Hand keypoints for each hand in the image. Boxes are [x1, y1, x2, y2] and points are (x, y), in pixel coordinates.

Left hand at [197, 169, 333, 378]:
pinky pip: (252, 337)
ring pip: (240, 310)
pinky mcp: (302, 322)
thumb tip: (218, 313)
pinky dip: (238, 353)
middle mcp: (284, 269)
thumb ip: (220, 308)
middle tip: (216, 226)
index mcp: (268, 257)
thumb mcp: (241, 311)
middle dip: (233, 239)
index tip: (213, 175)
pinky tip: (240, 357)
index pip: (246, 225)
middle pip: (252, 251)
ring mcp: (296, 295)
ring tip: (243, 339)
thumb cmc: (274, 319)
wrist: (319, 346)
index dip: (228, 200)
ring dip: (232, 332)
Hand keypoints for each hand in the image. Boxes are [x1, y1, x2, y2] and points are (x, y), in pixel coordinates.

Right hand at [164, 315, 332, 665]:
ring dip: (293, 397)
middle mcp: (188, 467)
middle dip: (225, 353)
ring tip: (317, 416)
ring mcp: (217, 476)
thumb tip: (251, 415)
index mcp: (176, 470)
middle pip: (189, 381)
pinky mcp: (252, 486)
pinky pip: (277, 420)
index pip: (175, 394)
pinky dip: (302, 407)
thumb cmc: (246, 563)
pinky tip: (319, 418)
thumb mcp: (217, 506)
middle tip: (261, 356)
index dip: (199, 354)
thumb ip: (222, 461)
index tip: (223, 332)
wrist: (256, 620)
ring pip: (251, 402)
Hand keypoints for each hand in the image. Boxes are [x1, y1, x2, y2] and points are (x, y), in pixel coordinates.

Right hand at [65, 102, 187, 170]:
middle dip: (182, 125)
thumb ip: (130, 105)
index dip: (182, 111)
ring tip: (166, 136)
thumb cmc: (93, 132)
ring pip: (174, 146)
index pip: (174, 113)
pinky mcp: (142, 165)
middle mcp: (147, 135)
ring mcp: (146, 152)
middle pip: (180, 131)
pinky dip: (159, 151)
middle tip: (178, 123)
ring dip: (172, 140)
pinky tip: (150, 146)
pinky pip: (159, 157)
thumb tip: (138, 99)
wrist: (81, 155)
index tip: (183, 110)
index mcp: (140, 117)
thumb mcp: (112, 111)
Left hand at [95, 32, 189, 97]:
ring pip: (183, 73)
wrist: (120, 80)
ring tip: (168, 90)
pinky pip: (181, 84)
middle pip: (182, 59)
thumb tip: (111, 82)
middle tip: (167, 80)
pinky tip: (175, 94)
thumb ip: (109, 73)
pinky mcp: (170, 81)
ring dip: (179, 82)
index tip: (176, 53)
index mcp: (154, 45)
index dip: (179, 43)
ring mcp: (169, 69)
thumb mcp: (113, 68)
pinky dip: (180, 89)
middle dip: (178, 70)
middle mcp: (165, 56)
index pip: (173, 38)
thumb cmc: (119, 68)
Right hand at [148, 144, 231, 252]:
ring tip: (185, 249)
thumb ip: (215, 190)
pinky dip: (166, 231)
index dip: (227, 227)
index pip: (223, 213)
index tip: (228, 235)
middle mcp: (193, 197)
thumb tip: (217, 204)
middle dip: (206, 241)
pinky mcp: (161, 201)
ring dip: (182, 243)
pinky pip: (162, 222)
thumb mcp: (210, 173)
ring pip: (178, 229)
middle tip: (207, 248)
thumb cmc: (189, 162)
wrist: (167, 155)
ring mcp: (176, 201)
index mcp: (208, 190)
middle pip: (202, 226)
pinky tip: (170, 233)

══════

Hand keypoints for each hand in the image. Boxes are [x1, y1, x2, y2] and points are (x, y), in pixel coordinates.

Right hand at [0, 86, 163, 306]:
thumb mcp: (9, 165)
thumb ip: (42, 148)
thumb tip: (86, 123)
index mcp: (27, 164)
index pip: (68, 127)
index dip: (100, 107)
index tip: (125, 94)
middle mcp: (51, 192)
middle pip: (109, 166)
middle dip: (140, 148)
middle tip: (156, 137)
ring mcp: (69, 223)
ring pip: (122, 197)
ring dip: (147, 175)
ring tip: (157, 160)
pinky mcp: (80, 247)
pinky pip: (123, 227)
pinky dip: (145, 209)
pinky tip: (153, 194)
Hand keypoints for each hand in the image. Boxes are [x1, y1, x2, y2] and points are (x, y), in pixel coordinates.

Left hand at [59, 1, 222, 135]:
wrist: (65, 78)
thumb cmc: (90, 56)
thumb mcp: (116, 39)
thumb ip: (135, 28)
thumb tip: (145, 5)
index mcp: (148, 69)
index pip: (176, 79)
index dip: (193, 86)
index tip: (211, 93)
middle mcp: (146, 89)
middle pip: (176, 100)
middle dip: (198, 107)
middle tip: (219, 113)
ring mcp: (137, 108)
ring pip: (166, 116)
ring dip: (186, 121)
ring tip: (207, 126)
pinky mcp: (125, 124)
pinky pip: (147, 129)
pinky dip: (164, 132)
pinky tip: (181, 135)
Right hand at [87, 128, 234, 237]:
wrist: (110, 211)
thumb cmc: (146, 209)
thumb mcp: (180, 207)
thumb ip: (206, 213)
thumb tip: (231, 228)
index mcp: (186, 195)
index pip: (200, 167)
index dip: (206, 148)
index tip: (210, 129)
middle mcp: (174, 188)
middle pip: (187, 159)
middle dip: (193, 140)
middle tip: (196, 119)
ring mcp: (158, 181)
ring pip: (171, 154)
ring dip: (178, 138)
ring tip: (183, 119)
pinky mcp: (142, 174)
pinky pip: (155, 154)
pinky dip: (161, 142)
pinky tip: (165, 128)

══════

▶ _YOUR ASSIGNMENT_
Among the entries above, copy exactly only the lines starting with the one containing "ring pip: (240, 310)" and going through the one containing "pinky dip: (159, 151)", both ends included.

▶ _PROBLEM SOLUTION_
ring pip: (240, 310)
pinky mcp: (302, 322)
thumb tip: (218, 313)
pinky dip: (238, 353)
middle mcp: (284, 269)
thumb ip: (220, 308)
middle tip: (216, 226)
index mcp: (268, 257)
thumb mcp: (241, 311)
middle dip: (233, 239)
index tip: (213, 175)
pinky tip: (240, 357)
index pip: (246, 225)
middle pip: (252, 251)
ring mcp: (296, 295)
ring tip: (243, 339)
thumb cmc: (274, 319)
wrist: (319, 346)
index dip: (228, 200)
ring dip: (232, 332)
Hand keypoints for each hand in the image. Boxes are [x1, y1, x2, y2] and points are (x, y), in pixel coordinates.

Right hand at [164, 315, 332, 665]:
ring dip: (293, 397)
middle mcp: (188, 467)
middle dip: (225, 353)
ring tip: (317, 416)
ring mcp: (217, 476)
thumb tip: (251, 415)
index mcp: (176, 470)
middle pip: (189, 381)
pinky mcp: (252, 486)
pinky pip: (277, 420)
index pip: (175, 394)
pinky dip: (302, 407)
thumb cmc: (246, 563)
pinky tip: (319, 418)
thumb mcp: (217, 506)
middle tip: (261, 356)
index dip: (199, 354)
thumb ip: (222, 461)
index tip: (223, 332)
wrist: (256, 620)
ring pip: (251, 402)
Hand keypoints for each hand in the image. Boxes are [x1, y1, x2, y2] and points are (x, y), in pixel coordinates.

Right hand at [65, 102, 187, 170]:
middle dip: (182, 125)
thumb ip: (130, 105)
index dip: (182, 111)
ring tip: (166, 136)
thumb cmc: (93, 132)
ring pip: (174, 146)
index pip: (174, 113)
pinky mcp: (142, 165)
middle mcp: (147, 135)
ring mcp: (146, 152)
middle pip: (180, 131)
pinky dip: (159, 151)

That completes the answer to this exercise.